** Source data follows **
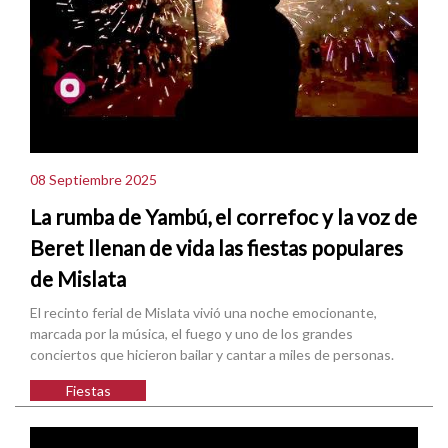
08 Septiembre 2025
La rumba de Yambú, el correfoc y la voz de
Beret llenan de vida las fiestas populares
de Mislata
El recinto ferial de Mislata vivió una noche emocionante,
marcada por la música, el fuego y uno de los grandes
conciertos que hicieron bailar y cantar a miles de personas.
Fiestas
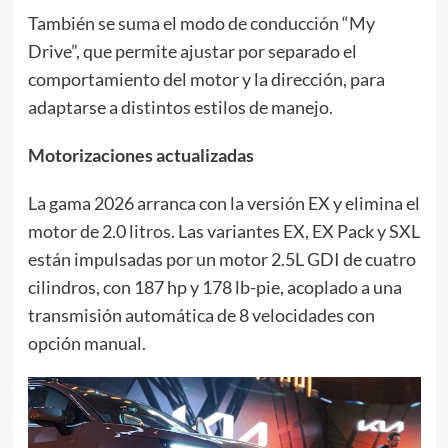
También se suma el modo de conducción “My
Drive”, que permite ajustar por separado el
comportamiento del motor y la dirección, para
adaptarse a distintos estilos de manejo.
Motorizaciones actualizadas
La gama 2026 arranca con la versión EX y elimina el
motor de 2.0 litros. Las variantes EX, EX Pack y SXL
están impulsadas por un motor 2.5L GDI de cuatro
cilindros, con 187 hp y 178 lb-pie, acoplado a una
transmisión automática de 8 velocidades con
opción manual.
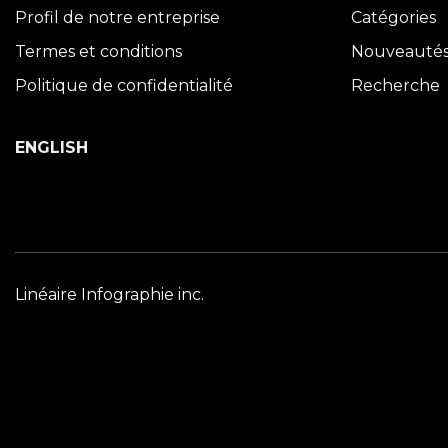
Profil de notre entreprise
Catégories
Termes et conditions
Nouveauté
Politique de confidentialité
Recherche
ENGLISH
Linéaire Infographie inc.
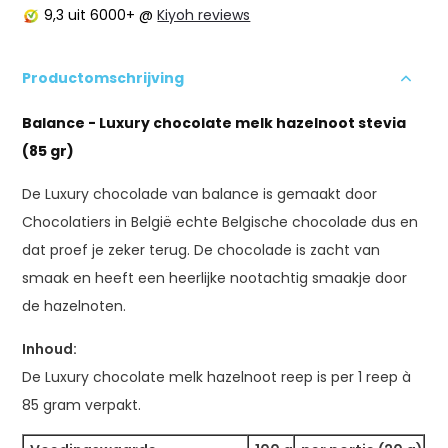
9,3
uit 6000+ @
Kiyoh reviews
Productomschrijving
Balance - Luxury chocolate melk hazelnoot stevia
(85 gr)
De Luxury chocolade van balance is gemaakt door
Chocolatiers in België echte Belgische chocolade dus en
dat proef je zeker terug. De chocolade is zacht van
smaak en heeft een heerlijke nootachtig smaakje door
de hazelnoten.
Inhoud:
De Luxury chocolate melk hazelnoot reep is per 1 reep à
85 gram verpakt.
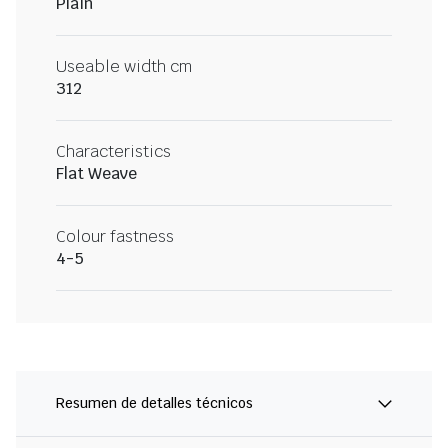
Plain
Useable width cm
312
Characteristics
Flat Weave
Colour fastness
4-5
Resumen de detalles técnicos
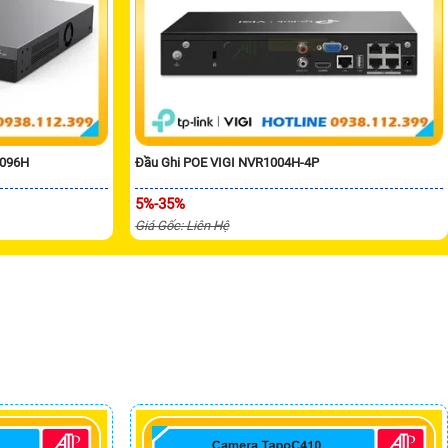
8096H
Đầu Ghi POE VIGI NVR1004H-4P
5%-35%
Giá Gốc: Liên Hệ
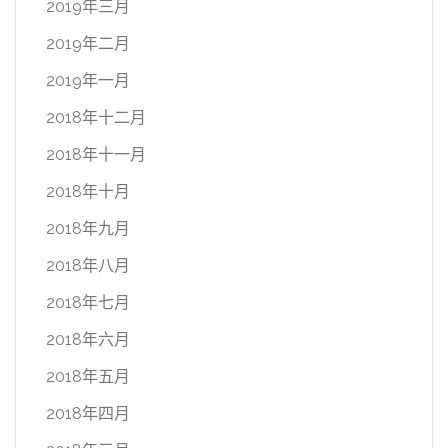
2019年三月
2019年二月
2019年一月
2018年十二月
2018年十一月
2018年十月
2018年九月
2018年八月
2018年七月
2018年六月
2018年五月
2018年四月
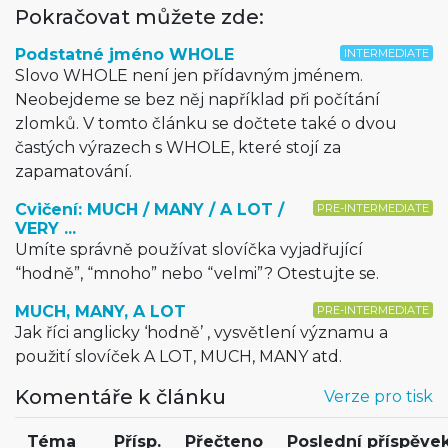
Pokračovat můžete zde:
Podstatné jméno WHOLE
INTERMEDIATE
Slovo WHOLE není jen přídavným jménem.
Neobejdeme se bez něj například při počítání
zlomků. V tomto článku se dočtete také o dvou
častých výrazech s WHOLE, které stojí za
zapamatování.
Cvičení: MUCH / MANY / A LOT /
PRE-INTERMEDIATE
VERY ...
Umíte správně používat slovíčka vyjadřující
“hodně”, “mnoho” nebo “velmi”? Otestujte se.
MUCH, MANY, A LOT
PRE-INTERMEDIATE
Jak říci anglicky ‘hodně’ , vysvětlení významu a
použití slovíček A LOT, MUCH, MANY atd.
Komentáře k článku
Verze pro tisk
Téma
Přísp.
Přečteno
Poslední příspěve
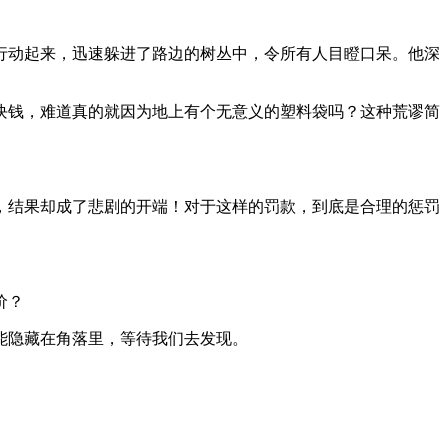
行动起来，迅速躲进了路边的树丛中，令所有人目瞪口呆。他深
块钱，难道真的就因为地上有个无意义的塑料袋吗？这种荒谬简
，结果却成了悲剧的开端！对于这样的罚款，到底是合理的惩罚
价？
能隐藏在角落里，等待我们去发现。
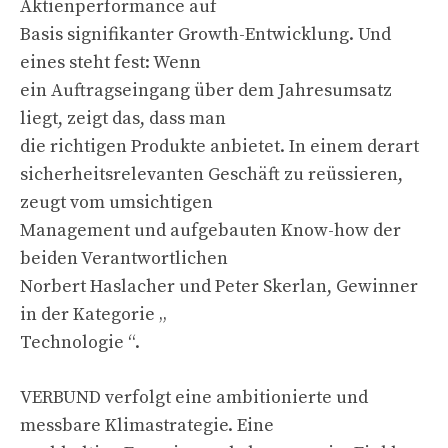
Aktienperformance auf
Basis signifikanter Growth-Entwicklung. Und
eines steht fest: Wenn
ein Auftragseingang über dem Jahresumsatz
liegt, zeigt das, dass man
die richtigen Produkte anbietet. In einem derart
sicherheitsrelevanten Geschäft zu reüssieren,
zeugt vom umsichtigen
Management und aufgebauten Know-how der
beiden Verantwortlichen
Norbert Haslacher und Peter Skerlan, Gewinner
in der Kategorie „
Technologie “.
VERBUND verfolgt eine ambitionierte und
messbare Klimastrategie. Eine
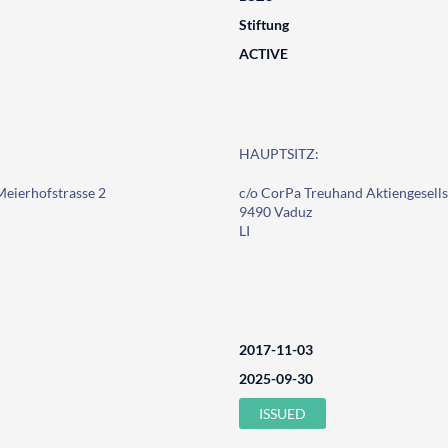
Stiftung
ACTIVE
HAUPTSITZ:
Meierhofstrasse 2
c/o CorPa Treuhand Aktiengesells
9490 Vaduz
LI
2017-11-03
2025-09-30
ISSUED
** End of Source data **
§ To do: In the material above, find every line that has the string "článku" and pull those lines out.

§ Expected output:
zlomků. V tomto článku se dočtete také o dvou
Komentáře k článku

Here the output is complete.